I say C rather than Python because it gives you real pointers, and the ability to do stupid things with them. Under DOS, you can write to arbitrary physical memory addresses in C, which seems to be what you want. Trying to get Python working at all under an OS terrible enough to allow you direct hardware access would be a frustration in itself, even if you only wanted to do simple stuff that Python is good at.
And, as others have said, don't expect to use anything that you learn with this project in the real world. It may be interesting, but if you tried to write a real application in this way, you'd promptly be shot by whoever would have to maintain your code.

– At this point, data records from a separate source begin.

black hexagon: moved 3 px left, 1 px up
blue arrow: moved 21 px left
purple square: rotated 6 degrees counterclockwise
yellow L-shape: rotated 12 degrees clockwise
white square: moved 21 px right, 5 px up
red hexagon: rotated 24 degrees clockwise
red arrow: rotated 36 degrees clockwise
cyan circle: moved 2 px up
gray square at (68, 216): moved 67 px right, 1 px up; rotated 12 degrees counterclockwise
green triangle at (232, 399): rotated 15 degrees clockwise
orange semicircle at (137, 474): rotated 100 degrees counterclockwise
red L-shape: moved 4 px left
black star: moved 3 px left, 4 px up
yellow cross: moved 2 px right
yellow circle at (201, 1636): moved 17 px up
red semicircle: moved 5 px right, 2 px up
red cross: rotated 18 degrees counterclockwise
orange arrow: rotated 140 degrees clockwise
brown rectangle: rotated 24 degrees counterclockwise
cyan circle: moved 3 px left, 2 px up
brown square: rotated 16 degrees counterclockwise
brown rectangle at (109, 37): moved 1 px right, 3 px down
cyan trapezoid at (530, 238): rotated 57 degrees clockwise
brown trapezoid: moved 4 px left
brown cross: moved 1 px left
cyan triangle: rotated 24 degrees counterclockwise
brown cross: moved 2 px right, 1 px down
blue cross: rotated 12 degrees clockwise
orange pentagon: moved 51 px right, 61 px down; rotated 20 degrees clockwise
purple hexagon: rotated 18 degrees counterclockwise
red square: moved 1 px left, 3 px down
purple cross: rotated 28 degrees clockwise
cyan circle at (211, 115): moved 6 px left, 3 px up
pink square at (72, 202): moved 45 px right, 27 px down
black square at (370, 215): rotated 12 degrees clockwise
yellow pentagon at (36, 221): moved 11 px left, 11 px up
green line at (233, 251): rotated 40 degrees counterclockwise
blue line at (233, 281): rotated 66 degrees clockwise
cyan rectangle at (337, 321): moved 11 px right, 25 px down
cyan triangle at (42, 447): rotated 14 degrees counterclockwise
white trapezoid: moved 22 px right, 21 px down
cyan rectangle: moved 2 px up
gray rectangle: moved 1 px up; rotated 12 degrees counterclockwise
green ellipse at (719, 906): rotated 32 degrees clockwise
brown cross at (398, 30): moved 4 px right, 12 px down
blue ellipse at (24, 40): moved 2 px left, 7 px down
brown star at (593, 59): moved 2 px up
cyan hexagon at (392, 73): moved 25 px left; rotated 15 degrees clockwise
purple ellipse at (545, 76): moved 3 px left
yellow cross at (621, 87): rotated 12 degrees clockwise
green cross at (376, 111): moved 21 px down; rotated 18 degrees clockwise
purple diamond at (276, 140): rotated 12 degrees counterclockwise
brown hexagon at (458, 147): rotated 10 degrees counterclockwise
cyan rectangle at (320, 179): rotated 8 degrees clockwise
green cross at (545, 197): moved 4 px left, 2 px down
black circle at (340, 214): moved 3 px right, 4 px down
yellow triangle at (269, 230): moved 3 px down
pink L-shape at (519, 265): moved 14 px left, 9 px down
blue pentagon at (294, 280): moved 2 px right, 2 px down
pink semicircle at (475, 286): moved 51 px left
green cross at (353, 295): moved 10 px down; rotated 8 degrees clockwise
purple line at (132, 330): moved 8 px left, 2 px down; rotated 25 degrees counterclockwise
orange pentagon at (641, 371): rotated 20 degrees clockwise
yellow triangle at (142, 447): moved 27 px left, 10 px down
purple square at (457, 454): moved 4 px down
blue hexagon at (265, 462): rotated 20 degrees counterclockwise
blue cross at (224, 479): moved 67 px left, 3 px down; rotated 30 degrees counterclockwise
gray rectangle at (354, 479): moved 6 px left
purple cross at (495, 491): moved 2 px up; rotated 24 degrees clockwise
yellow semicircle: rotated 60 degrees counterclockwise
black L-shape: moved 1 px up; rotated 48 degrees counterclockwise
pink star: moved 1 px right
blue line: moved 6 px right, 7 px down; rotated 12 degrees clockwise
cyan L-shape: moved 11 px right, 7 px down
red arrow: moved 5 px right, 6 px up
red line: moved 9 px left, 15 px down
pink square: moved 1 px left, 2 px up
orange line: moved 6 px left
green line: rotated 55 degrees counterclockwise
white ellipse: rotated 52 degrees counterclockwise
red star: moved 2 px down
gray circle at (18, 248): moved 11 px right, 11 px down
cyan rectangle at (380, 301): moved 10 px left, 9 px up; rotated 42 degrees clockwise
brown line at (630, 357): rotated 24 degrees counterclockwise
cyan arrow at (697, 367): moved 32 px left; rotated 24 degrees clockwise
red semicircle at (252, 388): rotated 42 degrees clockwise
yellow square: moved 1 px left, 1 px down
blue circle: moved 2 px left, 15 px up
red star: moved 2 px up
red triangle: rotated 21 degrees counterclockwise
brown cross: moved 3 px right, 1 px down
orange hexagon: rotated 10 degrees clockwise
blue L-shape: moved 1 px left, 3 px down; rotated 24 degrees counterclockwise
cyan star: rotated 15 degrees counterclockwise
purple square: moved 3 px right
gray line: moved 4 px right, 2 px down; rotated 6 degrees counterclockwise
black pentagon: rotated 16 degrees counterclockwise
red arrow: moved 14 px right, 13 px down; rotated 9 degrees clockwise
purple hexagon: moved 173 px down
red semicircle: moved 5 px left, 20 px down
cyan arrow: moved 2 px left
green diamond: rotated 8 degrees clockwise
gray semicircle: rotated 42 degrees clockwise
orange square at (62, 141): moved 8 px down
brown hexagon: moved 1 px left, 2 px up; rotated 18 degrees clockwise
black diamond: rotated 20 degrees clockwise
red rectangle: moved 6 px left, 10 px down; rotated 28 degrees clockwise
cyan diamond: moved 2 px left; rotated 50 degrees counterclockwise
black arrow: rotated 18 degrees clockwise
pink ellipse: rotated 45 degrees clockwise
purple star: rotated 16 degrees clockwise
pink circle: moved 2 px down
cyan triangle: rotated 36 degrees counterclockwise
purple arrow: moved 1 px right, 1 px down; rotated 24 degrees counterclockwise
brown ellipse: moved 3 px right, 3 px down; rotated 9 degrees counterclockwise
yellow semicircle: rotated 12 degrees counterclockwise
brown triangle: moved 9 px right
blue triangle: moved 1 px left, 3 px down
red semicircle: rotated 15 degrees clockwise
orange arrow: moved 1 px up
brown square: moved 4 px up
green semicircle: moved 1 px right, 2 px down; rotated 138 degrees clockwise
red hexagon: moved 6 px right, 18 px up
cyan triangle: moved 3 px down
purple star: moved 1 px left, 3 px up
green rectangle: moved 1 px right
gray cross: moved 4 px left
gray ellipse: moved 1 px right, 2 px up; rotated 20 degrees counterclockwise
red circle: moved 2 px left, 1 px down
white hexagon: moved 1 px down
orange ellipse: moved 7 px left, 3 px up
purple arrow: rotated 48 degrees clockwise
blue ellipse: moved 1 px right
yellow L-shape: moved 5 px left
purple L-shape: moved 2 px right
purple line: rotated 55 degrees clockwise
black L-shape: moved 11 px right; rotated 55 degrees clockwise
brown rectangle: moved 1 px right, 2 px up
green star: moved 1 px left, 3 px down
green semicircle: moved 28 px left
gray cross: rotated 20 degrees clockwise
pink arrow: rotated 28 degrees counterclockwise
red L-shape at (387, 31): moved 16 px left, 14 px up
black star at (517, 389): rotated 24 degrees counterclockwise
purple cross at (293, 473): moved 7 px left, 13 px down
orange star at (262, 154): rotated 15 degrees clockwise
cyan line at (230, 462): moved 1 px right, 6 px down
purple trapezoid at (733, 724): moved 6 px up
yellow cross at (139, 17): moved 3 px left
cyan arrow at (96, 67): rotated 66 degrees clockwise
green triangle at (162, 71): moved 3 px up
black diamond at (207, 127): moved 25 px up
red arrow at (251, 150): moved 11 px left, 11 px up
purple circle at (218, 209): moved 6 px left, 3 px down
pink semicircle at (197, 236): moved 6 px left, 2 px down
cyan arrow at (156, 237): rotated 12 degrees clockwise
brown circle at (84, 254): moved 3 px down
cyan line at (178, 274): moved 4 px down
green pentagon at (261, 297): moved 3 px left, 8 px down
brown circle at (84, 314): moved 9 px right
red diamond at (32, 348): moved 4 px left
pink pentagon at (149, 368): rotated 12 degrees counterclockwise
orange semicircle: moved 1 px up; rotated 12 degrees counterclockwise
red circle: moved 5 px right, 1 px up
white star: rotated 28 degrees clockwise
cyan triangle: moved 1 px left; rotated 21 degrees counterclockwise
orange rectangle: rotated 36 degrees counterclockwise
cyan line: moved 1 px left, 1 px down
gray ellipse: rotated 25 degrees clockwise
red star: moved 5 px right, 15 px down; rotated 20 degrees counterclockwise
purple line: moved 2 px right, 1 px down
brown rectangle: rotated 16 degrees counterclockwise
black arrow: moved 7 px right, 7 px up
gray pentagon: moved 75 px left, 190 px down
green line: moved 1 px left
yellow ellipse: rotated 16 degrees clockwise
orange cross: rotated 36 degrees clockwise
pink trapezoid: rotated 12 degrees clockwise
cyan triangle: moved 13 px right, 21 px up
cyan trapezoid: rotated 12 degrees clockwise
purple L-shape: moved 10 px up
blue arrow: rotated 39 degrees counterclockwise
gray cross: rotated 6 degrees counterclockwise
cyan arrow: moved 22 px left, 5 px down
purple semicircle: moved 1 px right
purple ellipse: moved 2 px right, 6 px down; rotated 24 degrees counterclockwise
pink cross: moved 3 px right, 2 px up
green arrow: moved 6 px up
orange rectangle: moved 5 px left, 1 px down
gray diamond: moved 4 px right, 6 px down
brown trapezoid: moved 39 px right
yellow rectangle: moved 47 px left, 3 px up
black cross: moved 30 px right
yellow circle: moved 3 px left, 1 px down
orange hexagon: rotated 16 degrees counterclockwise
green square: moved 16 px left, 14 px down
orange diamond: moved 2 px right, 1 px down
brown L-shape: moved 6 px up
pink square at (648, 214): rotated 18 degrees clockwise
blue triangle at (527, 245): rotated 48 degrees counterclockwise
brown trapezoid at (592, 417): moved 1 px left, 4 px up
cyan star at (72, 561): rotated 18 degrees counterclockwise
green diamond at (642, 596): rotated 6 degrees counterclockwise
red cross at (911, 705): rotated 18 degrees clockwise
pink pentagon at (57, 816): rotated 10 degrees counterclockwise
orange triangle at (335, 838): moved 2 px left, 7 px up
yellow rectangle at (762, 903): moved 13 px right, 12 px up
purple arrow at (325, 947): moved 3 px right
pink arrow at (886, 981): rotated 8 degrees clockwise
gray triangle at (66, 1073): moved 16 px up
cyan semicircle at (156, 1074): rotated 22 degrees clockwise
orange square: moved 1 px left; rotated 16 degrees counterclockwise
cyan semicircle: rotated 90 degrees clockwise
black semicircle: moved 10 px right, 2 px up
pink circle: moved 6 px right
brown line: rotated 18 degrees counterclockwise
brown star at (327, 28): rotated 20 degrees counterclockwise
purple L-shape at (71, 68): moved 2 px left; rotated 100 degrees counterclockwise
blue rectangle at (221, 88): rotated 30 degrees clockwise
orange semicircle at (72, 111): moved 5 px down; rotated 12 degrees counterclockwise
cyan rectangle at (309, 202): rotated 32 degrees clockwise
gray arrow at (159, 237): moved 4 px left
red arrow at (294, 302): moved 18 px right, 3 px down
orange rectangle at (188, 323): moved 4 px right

This seems a great self-learning path and I would add my two-cents worth and suggest you consider looking at the GObject, Cairo and Pygame modules some time.
The Python GObject module may be at a higher level than your current interest, but it enables pixel level drawing with Cairo (see the home page) as well as providing a general base for portable GUI apps using Python
Pygame also has pixel level methods as well as access methods to the graphics drivers (at the higher level) - here is a quick code example
This is rather an old thread now, but I stumbled upon it while musing the same question.
I used to program in assembly language. In my day, drawing on screen was simply(?) a matter of poking a value into a memory location. The value turned a pixel on or off and defined its colour.
The term 'poke' comes from Basic by the way, not assembler. In assembler, you had to write a value into a data register then tell the processor where to put the data using another command and specifying an address register, usually in hexadecimal form! And each different processor had its own assembly language. But hec was the code fast!
As hardware progressed, I found that graphics hardware programming became more and more complex. There's much more to it than now simply defining a pixel. The graphics subsystem has its own processor -- or processors -- and it's that that you've got to learn to talk to. The processor doesn't just plonk stuff in memory locations. (I believe that what used to be the fastest supercomputer in the world for a while ran on graphics chips!) 'Plonk' is not a Basic command by the way.
Sorry; I digress. In answer to the original poster's query, I believe that the goal of understanding the graphics-drawing process could have been best achieved by experimenting with a Raspberry Pi. It's Python compatible and hence perfect for the job. Its hardware is well documented and it's cheap and easy to use.